=== What you will do ===
Please set down exactly the lines of the listing below from the line containing "erhobenen Daten werden" through the line containing "auf Ihrem Endgerät, bis Sie sie löschen.", both lines included, leaving out all other lines.

Data supplied START

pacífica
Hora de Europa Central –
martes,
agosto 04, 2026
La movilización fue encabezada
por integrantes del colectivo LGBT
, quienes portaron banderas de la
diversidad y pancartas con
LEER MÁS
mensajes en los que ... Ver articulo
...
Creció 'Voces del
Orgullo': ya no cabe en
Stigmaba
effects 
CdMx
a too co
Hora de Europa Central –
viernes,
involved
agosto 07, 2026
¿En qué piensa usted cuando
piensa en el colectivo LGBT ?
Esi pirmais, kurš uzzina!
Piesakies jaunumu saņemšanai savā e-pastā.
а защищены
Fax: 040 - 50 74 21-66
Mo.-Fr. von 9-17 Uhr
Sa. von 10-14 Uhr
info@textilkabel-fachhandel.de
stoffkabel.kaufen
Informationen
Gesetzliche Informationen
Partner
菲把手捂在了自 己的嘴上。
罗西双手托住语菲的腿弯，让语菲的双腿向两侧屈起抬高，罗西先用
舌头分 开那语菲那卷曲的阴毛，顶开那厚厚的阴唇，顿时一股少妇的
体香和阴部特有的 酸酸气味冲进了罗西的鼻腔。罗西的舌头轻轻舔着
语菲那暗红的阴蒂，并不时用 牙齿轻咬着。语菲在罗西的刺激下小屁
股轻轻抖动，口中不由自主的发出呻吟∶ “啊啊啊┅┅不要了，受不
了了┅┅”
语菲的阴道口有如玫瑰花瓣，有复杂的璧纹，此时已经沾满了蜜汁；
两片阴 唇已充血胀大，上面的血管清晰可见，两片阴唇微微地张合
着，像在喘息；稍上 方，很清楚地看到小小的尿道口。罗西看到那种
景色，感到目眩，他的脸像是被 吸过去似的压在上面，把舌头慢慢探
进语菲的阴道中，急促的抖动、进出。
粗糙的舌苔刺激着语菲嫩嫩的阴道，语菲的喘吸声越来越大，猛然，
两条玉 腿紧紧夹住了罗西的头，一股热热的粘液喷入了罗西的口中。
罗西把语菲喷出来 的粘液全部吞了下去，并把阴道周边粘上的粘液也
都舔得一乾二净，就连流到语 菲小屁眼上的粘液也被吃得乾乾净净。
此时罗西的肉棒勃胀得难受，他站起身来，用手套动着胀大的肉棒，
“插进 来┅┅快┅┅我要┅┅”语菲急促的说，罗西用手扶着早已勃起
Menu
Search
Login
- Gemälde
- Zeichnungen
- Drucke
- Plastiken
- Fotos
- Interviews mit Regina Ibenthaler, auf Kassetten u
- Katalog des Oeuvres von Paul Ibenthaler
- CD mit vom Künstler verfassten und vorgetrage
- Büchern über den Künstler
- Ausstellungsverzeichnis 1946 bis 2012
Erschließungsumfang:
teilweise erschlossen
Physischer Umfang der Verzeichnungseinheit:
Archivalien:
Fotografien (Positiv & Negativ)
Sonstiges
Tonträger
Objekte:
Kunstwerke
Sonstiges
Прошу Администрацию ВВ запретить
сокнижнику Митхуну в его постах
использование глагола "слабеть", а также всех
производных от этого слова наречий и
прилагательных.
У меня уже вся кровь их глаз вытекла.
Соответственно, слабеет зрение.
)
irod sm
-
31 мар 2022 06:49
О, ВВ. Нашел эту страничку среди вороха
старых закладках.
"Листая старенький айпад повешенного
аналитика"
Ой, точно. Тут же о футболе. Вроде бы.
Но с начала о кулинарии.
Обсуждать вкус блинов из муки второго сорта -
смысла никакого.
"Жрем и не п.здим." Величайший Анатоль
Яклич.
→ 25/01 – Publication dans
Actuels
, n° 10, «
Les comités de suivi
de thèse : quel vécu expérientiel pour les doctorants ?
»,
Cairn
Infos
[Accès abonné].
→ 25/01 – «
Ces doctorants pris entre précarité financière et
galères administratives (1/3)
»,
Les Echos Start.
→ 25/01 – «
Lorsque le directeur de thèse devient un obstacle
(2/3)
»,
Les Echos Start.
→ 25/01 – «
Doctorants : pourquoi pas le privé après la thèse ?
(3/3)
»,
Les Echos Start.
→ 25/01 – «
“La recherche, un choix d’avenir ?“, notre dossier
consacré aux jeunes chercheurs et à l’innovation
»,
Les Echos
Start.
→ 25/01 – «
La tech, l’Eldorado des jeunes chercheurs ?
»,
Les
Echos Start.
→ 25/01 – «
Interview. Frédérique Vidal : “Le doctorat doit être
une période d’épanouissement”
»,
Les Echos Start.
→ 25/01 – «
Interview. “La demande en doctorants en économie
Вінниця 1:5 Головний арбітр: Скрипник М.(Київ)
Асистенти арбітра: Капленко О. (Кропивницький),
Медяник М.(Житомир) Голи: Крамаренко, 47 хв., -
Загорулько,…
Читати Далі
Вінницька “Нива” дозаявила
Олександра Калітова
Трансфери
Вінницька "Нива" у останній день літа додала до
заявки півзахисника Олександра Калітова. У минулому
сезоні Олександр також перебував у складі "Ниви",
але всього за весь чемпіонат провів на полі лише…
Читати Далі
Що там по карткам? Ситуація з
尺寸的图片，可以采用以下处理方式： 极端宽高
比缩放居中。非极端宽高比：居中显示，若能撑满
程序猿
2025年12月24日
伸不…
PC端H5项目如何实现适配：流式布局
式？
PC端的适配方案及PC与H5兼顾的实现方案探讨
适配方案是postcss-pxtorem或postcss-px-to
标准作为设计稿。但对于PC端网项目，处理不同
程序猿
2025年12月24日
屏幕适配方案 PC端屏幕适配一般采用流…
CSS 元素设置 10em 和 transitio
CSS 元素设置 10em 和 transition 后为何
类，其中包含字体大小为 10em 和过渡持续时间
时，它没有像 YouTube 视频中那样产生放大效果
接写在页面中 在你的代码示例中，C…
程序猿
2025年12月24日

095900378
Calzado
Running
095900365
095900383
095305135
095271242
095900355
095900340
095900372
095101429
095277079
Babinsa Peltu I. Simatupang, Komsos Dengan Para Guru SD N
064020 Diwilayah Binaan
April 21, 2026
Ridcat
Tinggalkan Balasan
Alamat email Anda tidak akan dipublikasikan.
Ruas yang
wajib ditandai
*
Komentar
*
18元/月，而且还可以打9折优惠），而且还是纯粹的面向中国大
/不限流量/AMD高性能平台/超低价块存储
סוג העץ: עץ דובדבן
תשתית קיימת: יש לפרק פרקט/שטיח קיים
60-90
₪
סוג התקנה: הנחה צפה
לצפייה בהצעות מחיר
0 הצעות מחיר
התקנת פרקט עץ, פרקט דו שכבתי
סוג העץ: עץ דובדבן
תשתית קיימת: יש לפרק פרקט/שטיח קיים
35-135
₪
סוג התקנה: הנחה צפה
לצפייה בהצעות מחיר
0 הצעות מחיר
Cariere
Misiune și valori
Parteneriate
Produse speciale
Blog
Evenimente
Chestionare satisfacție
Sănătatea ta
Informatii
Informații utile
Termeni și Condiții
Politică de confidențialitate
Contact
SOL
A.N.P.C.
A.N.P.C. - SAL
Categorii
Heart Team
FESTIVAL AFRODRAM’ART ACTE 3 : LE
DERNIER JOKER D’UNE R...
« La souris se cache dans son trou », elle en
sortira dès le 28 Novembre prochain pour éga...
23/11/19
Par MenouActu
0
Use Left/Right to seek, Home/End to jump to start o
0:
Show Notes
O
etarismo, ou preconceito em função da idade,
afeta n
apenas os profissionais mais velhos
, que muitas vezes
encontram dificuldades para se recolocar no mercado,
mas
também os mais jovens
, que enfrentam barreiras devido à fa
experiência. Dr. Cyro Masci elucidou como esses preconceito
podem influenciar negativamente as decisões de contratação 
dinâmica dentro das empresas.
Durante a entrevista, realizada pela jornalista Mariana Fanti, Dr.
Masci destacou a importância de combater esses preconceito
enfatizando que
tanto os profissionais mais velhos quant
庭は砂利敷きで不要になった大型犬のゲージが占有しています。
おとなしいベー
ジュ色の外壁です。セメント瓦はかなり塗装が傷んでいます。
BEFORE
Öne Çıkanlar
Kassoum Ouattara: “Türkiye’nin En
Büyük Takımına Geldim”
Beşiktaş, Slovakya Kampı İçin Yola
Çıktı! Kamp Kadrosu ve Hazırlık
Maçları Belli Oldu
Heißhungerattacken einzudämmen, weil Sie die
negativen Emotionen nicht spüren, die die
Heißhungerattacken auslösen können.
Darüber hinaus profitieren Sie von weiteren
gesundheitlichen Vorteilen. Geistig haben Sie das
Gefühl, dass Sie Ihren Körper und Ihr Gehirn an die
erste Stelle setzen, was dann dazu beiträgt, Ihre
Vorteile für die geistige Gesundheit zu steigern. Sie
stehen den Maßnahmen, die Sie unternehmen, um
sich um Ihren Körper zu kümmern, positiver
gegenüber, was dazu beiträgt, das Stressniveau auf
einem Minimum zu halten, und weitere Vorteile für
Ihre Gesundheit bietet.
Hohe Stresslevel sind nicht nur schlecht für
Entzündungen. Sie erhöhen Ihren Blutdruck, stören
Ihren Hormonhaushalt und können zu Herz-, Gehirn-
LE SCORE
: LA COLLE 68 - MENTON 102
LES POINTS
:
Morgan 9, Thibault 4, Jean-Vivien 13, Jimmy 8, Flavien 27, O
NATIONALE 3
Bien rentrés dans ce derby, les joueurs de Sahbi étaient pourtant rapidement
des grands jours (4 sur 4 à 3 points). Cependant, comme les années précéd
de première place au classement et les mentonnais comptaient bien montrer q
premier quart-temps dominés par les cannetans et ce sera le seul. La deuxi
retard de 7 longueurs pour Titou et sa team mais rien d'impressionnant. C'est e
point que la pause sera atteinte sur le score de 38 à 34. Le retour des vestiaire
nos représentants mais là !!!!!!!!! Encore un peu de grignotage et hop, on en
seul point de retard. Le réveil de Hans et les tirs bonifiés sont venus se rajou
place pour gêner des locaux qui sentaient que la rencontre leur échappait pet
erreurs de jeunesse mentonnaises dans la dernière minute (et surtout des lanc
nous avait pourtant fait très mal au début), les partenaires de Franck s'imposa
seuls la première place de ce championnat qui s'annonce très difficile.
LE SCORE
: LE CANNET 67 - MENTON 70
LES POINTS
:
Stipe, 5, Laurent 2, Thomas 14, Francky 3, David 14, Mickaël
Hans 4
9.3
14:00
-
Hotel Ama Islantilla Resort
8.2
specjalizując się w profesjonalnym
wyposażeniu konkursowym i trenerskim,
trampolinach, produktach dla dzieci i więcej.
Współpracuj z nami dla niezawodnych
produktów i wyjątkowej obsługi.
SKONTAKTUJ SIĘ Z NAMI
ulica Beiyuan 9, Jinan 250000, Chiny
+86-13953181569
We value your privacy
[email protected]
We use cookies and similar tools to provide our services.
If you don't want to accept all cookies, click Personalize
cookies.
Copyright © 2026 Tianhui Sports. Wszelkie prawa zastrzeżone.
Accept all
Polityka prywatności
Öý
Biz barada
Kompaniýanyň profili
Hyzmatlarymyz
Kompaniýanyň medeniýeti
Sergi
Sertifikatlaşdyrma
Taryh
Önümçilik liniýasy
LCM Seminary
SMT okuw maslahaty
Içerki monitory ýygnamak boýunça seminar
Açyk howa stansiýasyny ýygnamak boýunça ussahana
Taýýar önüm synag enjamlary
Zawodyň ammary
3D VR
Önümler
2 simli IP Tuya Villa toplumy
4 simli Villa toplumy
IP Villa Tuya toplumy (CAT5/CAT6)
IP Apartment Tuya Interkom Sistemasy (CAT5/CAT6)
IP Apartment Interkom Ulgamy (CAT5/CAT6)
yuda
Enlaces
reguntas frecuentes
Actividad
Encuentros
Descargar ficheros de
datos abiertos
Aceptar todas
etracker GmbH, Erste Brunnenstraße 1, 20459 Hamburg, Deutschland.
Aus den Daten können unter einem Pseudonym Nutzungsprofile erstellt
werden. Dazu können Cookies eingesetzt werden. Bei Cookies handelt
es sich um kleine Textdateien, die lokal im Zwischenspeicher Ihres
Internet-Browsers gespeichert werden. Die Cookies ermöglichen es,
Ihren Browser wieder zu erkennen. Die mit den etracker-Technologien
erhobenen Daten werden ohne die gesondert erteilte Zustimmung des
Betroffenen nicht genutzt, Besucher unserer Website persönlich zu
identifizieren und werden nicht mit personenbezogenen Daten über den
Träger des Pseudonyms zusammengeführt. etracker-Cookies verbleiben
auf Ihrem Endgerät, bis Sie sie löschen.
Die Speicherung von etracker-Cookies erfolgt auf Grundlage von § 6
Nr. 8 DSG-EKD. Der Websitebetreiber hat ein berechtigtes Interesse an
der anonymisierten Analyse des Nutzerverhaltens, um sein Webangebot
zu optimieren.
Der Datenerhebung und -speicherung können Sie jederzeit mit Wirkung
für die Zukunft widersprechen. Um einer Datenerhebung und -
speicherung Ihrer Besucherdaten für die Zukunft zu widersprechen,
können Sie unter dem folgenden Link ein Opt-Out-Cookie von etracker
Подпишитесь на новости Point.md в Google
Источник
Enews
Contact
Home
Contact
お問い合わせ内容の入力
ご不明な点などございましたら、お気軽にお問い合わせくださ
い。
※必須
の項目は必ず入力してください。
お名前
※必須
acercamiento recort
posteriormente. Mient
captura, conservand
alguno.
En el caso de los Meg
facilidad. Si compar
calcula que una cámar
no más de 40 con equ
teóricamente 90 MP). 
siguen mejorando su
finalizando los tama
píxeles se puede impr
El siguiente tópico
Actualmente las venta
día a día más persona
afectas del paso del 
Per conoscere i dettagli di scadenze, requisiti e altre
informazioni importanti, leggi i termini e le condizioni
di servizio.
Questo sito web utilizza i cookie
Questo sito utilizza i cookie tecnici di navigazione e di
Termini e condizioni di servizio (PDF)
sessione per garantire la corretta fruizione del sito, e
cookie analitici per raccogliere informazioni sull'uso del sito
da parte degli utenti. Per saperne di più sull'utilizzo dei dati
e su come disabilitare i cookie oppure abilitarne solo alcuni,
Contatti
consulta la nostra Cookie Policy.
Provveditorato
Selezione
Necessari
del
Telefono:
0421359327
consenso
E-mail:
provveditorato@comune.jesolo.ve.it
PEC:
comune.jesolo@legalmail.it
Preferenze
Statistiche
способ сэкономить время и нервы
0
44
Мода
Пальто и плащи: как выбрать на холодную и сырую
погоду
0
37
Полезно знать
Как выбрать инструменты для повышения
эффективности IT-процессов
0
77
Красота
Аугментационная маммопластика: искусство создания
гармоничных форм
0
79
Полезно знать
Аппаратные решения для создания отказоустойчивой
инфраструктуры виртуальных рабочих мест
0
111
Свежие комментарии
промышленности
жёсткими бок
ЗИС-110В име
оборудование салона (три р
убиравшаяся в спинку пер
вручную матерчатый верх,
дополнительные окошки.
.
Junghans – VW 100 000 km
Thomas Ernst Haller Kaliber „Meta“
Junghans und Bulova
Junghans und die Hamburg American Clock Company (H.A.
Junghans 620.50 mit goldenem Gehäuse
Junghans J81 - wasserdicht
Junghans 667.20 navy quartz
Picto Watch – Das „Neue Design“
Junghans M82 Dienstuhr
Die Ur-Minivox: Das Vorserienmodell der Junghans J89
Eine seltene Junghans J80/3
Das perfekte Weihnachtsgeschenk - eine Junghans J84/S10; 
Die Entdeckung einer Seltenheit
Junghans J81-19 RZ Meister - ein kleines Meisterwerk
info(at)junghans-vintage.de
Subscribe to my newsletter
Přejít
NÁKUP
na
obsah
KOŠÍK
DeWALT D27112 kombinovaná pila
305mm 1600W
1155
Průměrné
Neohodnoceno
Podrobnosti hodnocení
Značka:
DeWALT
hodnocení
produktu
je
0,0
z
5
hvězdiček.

Data supplied END

=== Exercise response ===
erhobenen Daten werden ohne die gesondert erteilte Zustimmung des
Betroffenen nicht genutzt, Besucher unserer Website persönlich zu
identifizieren und werden nicht mit personenbezogenen Daten über den
Träger des Pseudonyms zusammengeführt. etracker-Cookies verbleiben
auf Ihrem Endgerät, bis Sie sie löschen.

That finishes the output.